WHAT TO WORK ON: Lay out every line of text from the rows below as a Markdown table with the columns "No." and "Line", numbering the lines in order and skipping any blank ones. Leave the pictures out.

SUPPLIED MATERIAL:
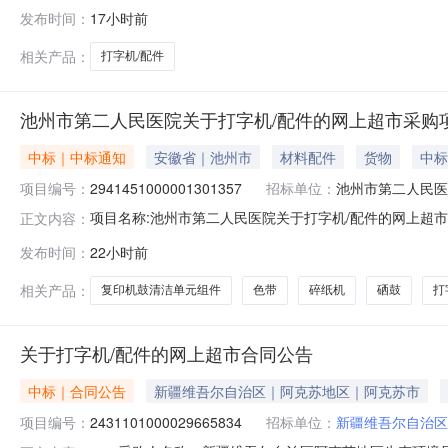
染控制中心关于打字机/配件的网上超市采购项目采购项目项目编
发布时间：
17小时前
编码:650199项目所在行政区划名称:乌鲁木齐市本级报
相关产品：
打字机/配件
池州市第二人民医院关于打字机/配件的网上超市采购
中标｜中标通知
安徽省｜池州市
材料配件
货物
中标
项目编号：
2941451000001301357
招标单位：
池州市第二人民医
项目名称:池州市第二人民医院关于打字机/配件的网上超市采购
正文内容：
第二人民医院关于打字机/配件的网上超市采购项目采购项目项目
发布时间：
22小时前
购单位地址:/三、成交信息交易方式:议价采购成交日期:2
相关产品：
复印机鼓清洁单元组件
色带
碎纸机
硒鼓
打
关于打字机/配件的网上超市合同公告
中标｜合同公告
新疆维吾尔自治区｜阿克苏地区｜阿克苏市
项目编号：
2431101000029665834
招标单位：
新疆维吾尔自治区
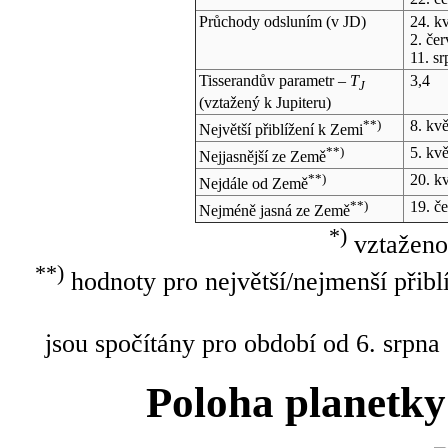
Průchody odsluním (v
JD
)
24. k
2. če
11. s
Tisserandův parametr –
T
3,4
J
(vztažený k Jupiteru)
**)
8. kv
Největší přiblížení k Zemi
**)
5. kv
Nejjasnější ze Země
**)
20. k
Nejdále od Země
**)
19. č
Nejméně jasná ze Země
*)
vztaženo
**)
hodnoty pro největší/nejmenší přibl
jsou spočítány pro období od 6. srpna
Poloha planetky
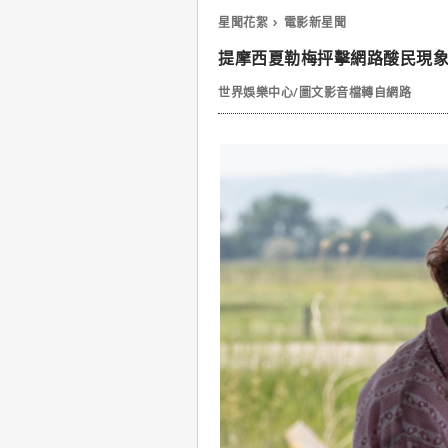
星聞花絮
電影新星聞
提摩西夏勒梅抨擊網路酸民現
世界娛樂中心/圖文影音檔轉自網路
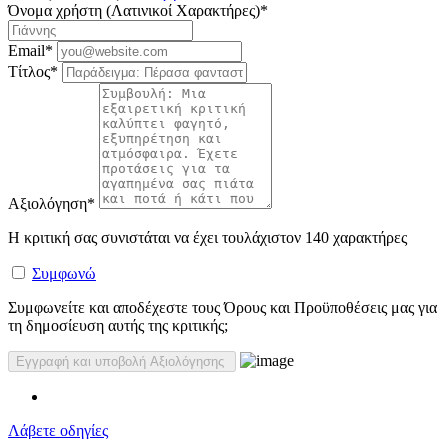
Όνομα χρήστη (Λατινικοί Χαρακτήρες)
*
Email
*
Τίτλος
*
Αξιολόγηση
*
Η κριτική σας συνιστάται να έχει τουλάχιστον 140 χαρακτήρες
Συμφωνώ
Συμφωνείτε και αποδέχεστε τους Όρους και Προϋποθέσεις μας για
τη δημοσίευση αυτής της κριτικής;
Λάβετε οδηγίες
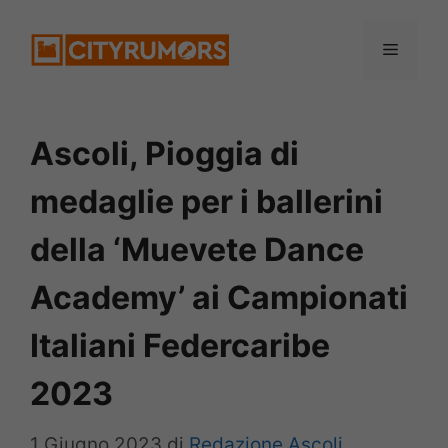
Vai
Menu
al
contenuto
Ascoli, Pioggia di
medaglie per i ballerini
della ‘Muevete Dance
Academy’ ai Campionati
Italiani Federcaribe
2023
1 Giugno 2023
di
Redazione Ascoli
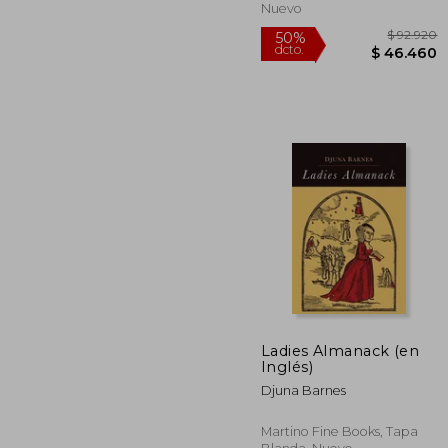
Nuevo
Ladies Almanack (en
Inglés)
$ 
50%
Djuna Barnes
dcto.
$ 4
Martino Fine Books, Tapa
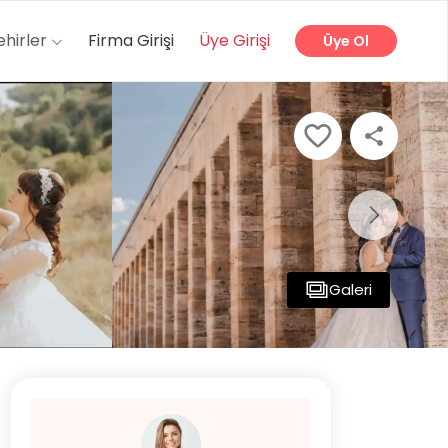
ehirler
Firma Girişi
Üye Girişi
Üye Ol
Galeri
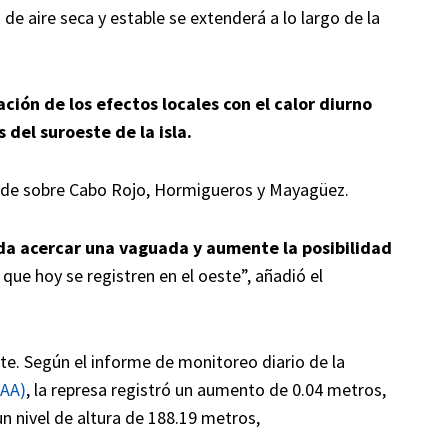
e aire seca y estable se extenderá a lo largo de la
ción de los efectos locales con el calor diurno
del suroeste de la isla.
tarde sobre Cabo Rojo, Hormigueros y Mayagüez.
da acercar una vaguada y aumente la posibilidad
que hoy se registren en el oeste”, añadió el
. Según el informe de monitoreo diario de la
AAA)
, la represa registró un aumento de 0.04 metros,
n nivel de altura de 188.19 metros,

ANSWER AREA:
| No. | Line |
|---|---|
| 1 | 染控制中心关于打字机/配件的网上超市采购项目采购项目项目编 |
| 2 | 发布时间： |
| 3 | 17小时前 |
| 4 | 编码:650199项目所在行政区划名称:乌鲁木齐市本级报 |
| 5 | 相关产品： |
| 6 | 打字机/配件 |
| 7 | 池州市第二人民医院关于打字机/配件的网上超市采购 |
| 8 | 中标｜中标通知 |
| 9 | 安徽省｜池州市 |
| 10 | 材料配件 |
| 11 | 货物 |
| 12 | 中标 |
| 13 | 项目编号： |
| 14 | 2941451000001301357 |
| 15 | 招标单位： |
| 16 | 池州市第二人民医 |
| 17 | 项目名称:池州市第二人民医院关于打字机/配件的网上超市采购 |
| 18 | 正文内容： |
| 19 | 第二人民医院关于打字机/配件的网上超市采购项目采购项目项目 |
| 20 | 发布时间： |
| 21 | 22小时前 |
| 22 | 购单位地址:/三、成交信息交易方式:议价采购成交日期:2 |
| 23 | 相关产品： |
| 24 | 复印机鼓清洁单元组件 |
| 25 | 色带 |
| 26 | 碎纸机 |
| 27 | 硒鼓 |
| 28 | 打 |
| 29 | 关于打字机/配件的网上超市合同公告 |
| 30 | 中标｜合同公告 |
| 31 | 新疆维吾尔自治区｜阿克苏地区｜阿克苏市 |
| 32 | 项目编号： |
| 33 | 2431101000029665834 |
| 34 | 招标单位： |
| 35 | 新疆维吾尔自治区 |
| 36 | Průchody odsluním (v |
| 37 | JD |
| 38 | ) |
| 39 | 24. k |
| 40 | 2. če |
| 41 | 11. s |
| 42 | Tisserandův parametr – |
| 43 | T |
| 44 | 3,4 |
| 45 | J |
| 46 | (vztažený k Jupiteru) |
| 47 | **) |
| 48 | 8. kv |
| 49 | Největší přiblížení k Zemi |
| 50 | **) |
| 51 | 5. kv |
| 52 | Nejjasnější ze Země |
| 53 | **) |
| 54 | 20. k |
| 55 | Nejdále od Země |
| 56 | **) |
| 57 | 19. č |
| 58 | Nejméně jasná ze Země |
| 59 | *) |
| 60 | vztaženo |
| 61 | **) |
| 62 | hodnoty pro největší/nejmenší přibl |
| 63 | jsou spočítány pro období od 6. srpna |
| 64 | Poloha planetky |
| 65 | 星聞花絮 |
| 66 | 電影新星聞 |
| 67 | 提摩西夏勒梅抨擊網路酸民現 |
| 68 | 世界娛樂中心/圖文影音檔轉自網路 |
| 69 | Όνομα χρήστη (Λατινικοί Χαρακτήρες) |
| 70 | * |
| 71 | Email |
| 72 | * |
| 73 | Τίτλος |
| 74 | * |
| 75 | Αξιολόγηση |
| 76 | * |
| 77 | Η κριτική σας συνιστάται να έχει τουλάχιστον 140 χαρακτήρες |
| 78 | Συμφωνώ |
| 79 | Συμφωνείτε και αποδέχεστε τους Όρους και Προϋποθέσεις μας για |
| 80 | τη δημοσίευση αυτής της κριτικής; |
| 81 | Λάβετε οδηγίες |
| 82 | Vai |
| 83 | Menu |
| 84 | al |
| 85 | contenuto |
| 86 | Ascoli, Pioggia di |
| 87 | medaglie per i ballerini |
| 88 | della ‘Muevete Dance |
| 89 | Academy’ ai Campionati |
| 90 | Italiani Federcaribe |
| 91 | 2023 |
| 92 | 1 Giugno 2023 |
| 93 | di |
| 94 | Redazione Ascoli |
| 95 | Nuevo |
| 96 | Ladies Almanack (en |
| 97 | Inglés) |
| 98 | $  |
| 99 | 50% |
| 100 | Djuna Barnes |
| 101 | dcto. |
| 102 | $ 4 |
| 103 | Martino Fine Books, Tapa |
| 104 | ehirler |
| 105 | Firma Girişi |
| 106 | Üye Girişi |
| 107 | Üye Ol |
| 108 | Galeri |
| 109 | e aire seca y estable se extenderá a lo largo de la |
| 110 | ción de los efectos locales con el calor diurno |
| 111 | del suroeste de la isla. |
| 112 | tarde sobre Cabo Rojo, Hormigueros y Mayagüez. |
| 113 | da acercar una vaguada y aumente la posibilidad |
| 114 | que hoy se registren en el oeste”, añadió el |
| 115 | . Según el informe de monitoreo diario de la |
| 116 | AAA) |
| 117 | , la represa registró un aumento de 0.04 metros, |
| 118 | n nivel de altura de 188.19 metros, |